Because FDA and DOJ must cooperate to litigate cases, their working relationship profoundly influences federal policy, especially enforcement decisions. Drawing on twenty semi-structured interviews with former DOJ and FDA attorneys, I provide the first qualitative empirical account of the interaction between these powerful agencies. I find that three key tensions between the agencies shape enforcement policy: (1) DOJ makes use of its authority to decline and delay FDA referrals and to direct key decisionmaking in litigation, limiting FDA’s preferred implementation of the Food, Drug, and Cosmetic Act; (2) the agencies have distinct, yet overlapping, enforcement priorities; and (3) DOJ control can result in more enforcement, with DOJ pursuing cases without consulting FDA, or over FDA’s objection, and pushing FDA to take on others. Drawing upon these findings, I propose and defend a reallocation of litigation authority in which Congress would grant FDA independent authority over civil—but not criminal—litigation.
This Article uses litigation authority to link theories of public enforcement with scholarship on interagency relationships. The example of FDA and DOJ illustrates how relationships between agencies can shape federal enforcement policy. Enforcement policy is determined not simply by monolithic agencies or administrations, but also by interactions among individual agencies with different missions, authority, and expertise, overruling and deferring to each other’s preferences on a case-by-case basis. Understanding interagency relationships likewise requires interrogating enforcement policy as a site of interagency contestation, with the decisions of DOJ and FDA lawyers embodying divergent policy preferences stemming from their agencies’ institutional identities. By uncovering how FDA enforcement policy results from many individual discretionary decisions, each subject to negotiation, this Article seeks to better understand both interagency relationships and the process of public enforcement.

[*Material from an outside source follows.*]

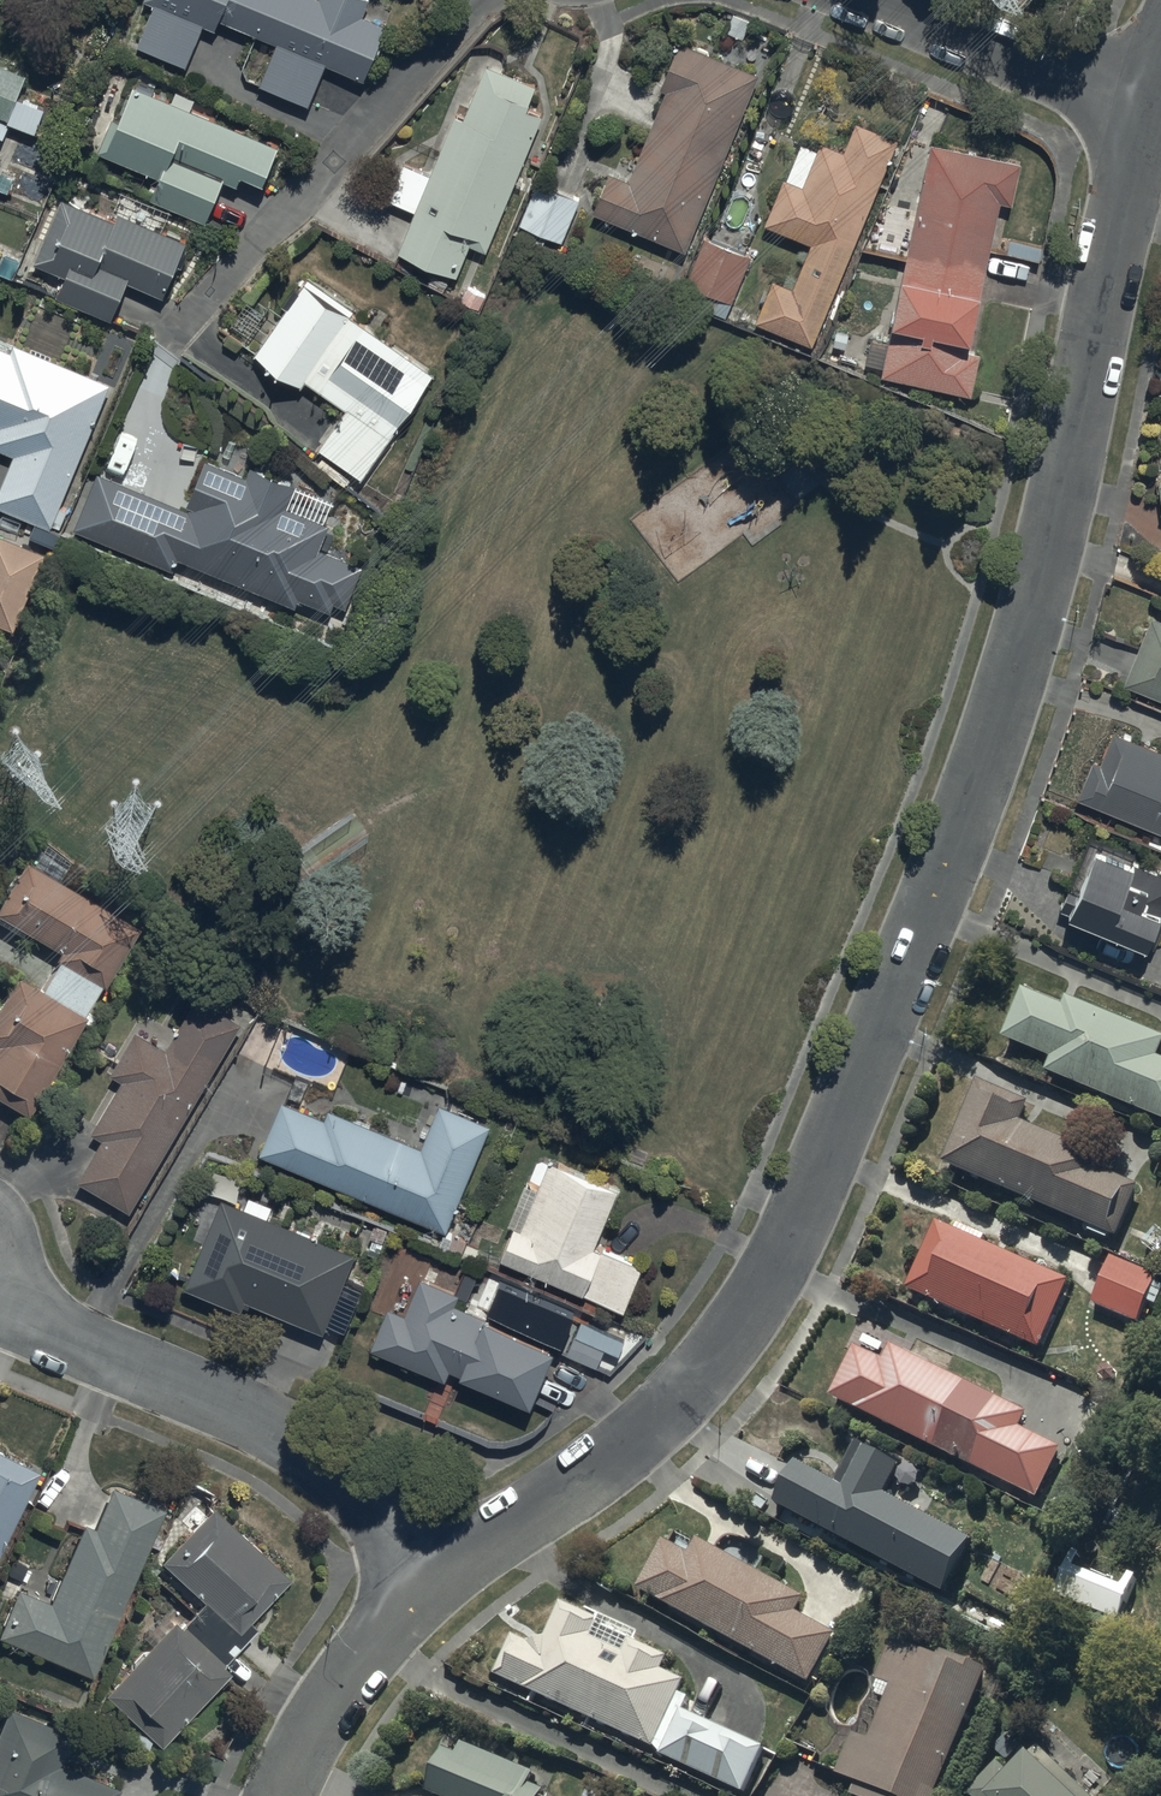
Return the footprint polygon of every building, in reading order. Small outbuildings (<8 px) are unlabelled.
[(154,1),(137,42),(184,62),(201,23),(213,28),(218,15),(275,39),(257,81),(307,102),(324,60),(362,76),(385,22),(360,11),(365,0),(152,0),(154,1)] [(760,78),(680,45),(660,90),(666,93),(629,184),(607,176),(591,215),(687,254),(760,78)] [(0,67),(0,138),(7,140),(13,126),(38,136),(47,113),(19,101),(28,78),(0,67)] [(535,89),(491,71),(483,90),(468,83),(429,176),(404,166),(389,203),(414,213),(396,256),(455,281),(469,247),(486,254),(543,118),(525,111),(535,89)] [(282,149),(137,90),(123,126),(114,123),(100,157),(161,182),(153,202),(210,225),(227,183),(240,188),(244,178),(266,187),(282,149)] [(793,290),(773,281),(755,324),(812,348),(901,142),(858,123),(845,155),(821,144),(817,153),(802,147),(767,227),(812,246),(793,290)] [(1023,166),(930,145),(879,377),(971,398),(981,355),(969,352),(1001,206),(1013,209),(1023,166)] [(579,203),(538,185),(520,226),(530,231),(528,236),(545,243),(548,238),(562,244),(579,203)] [(118,224),(62,201),(36,264),(67,277),(57,300),(114,323),(129,284),(167,300),(190,245),(121,216),(118,224)] [(751,258),(704,240),(680,302),(726,320),(751,258)] [(434,377),(303,286),(254,357),(299,388),(304,382),(346,411),(319,450),(362,480),(434,377)] [(0,348),(0,450),(15,456),(0,491),(0,508),(51,530),(112,386),(15,345),(12,352),(0,348)] [(187,512),(99,476),(74,532),(175,573),(180,561),(297,609),(301,601),(332,613),(335,606),(345,610),(362,569),(318,551),(328,525),(287,508),(296,487),(253,469),(249,479),(207,462),(187,512)] [(0,540),(0,631),(9,634),(41,557),(0,540)] [(1150,619),(1121,689),(1160,705),(1160,621),(1160,624),(1150,619)] [(1079,798),(1160,832),(1160,755),(1112,735),(1099,767),(1092,764),(1079,798)] [(1058,912),(1149,951),(1160,923),(1160,879),(1131,866),(1100,852),(1081,891),(1069,886),(1058,912)] [(26,865),(0,908),(0,921),(59,956),(56,960),(61,964),(43,995),(18,980),(0,1011),(0,1104),(28,1121),(87,1021),(84,1020),(102,990),(103,991),(138,931),(26,865)] [(1025,997),(1005,1046),(1053,1066),(1047,1080),(1160,1126),(1160,1063),(1160,1042),(1068,1004),(1064,1013),(1025,997)] [(242,1026),(198,1001),(169,1053),(136,1034),(113,1075),(122,1081),(92,1134),(105,1141),(81,1183),(135,1214),(242,1026)] [(1031,1110),(979,1089),(946,1172),(1122,1242),(1142,1192),(1102,1176),(1107,1162),(1024,1128),(1031,1110)] [(324,1122),(282,1104),(259,1156),(447,1235),(490,1128),(438,1105),(418,1151),(329,1111),(324,1122)] [(528,1183),(539,1187),(522,1227),(512,1223),(498,1258),(624,1308),(642,1263),(595,1245),(618,1187),(587,1175),(539,1156),(528,1183)] [(243,1212),(222,1203),(185,1289),(242,1313),(247,1303),(321,1334),(354,1256),(268,1220),(272,1209),(249,1199),(243,1212)] [(1070,1288),(938,1231),(910,1295),(1042,1353),(1070,1288)] [(1158,1281),(1111,1263),(1093,1309),(1140,1327),(1158,1281)] [(458,1297),(420,1281),(405,1319),(387,1312),(370,1353),(445,1383),(449,1372),(461,1377),(460,1380),(532,1409),(554,1353),(487,1327),(490,1321),(454,1307),(458,1297)] [(1029,1418),(892,1352),(886,1366),(855,1351),(830,1403),(1039,1504),(1063,1453),(1022,1433),(1029,1418)] [(847,1496),(799,1470),(777,1511),(945,1598),(971,1547),(887,1503),(903,1473),(868,1455),(847,1496)] [(0,1456),(0,1553),(39,1475),(0,1456)] [(108,1493),(91,1533),(79,1528),(47,1605),(20,1594),(0,1641),(90,1678),(158,1514),(108,1493)] [(129,1670),(102,1697),(157,1750),(227,1677),(219,1669),(252,1635),(245,1627),(287,1583),(211,1510),(159,1564),(201,1605),(177,1629),(172,1624),(169,1627),(160,1618),(140,1639),(149,1648),(145,1652),(142,1649),(125,1667),(129,1670)] [(805,1604),(697,1548),(690,1561),(666,1548),(643,1593),(664,1604),(660,1610),(810,1689),(837,1638),(798,1618),(805,1604)] [(495,1684),(662,1760),(661,1762),(678,1769),(676,1775),(688,1780),(690,1776),(736,1795),(746,1795),(765,1753),(684,1718),(691,1704),(681,1699),(686,1687),(662,1676),(668,1663),(637,1649),(641,1641),(601,1623),(599,1626),(563,1609),(546,1644),(528,1649),(513,1643),(495,1684)] [(839,1783),(858,1792),(856,1795),(937,1795),(987,1676),(896,1638),(875,1688),(894,1696),(871,1752),(855,1746),(839,1783)] [(9,1712),(0,1734),(0,1795),(117,1795),(119,1791),(60,1768),(72,1738),(9,1712)] [(463,1750),(458,1763),(446,1758),(430,1795),(544,1795),(531,1791),(536,1780),(463,1750)] [(999,1771),(975,1795),(1082,1795),(1040,1755),(1012,1783),(999,1771)]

The question of who controls agency litigation also implicates foundational issues of regulatory power. This Article anchors those debates in the experiences of the public servants who have spent their careers navigating the pathways of authority Congress created. Their novel insights allow for a more nuanced discussion of agency independence, litigation authority, and the legitimacy of regulatory power.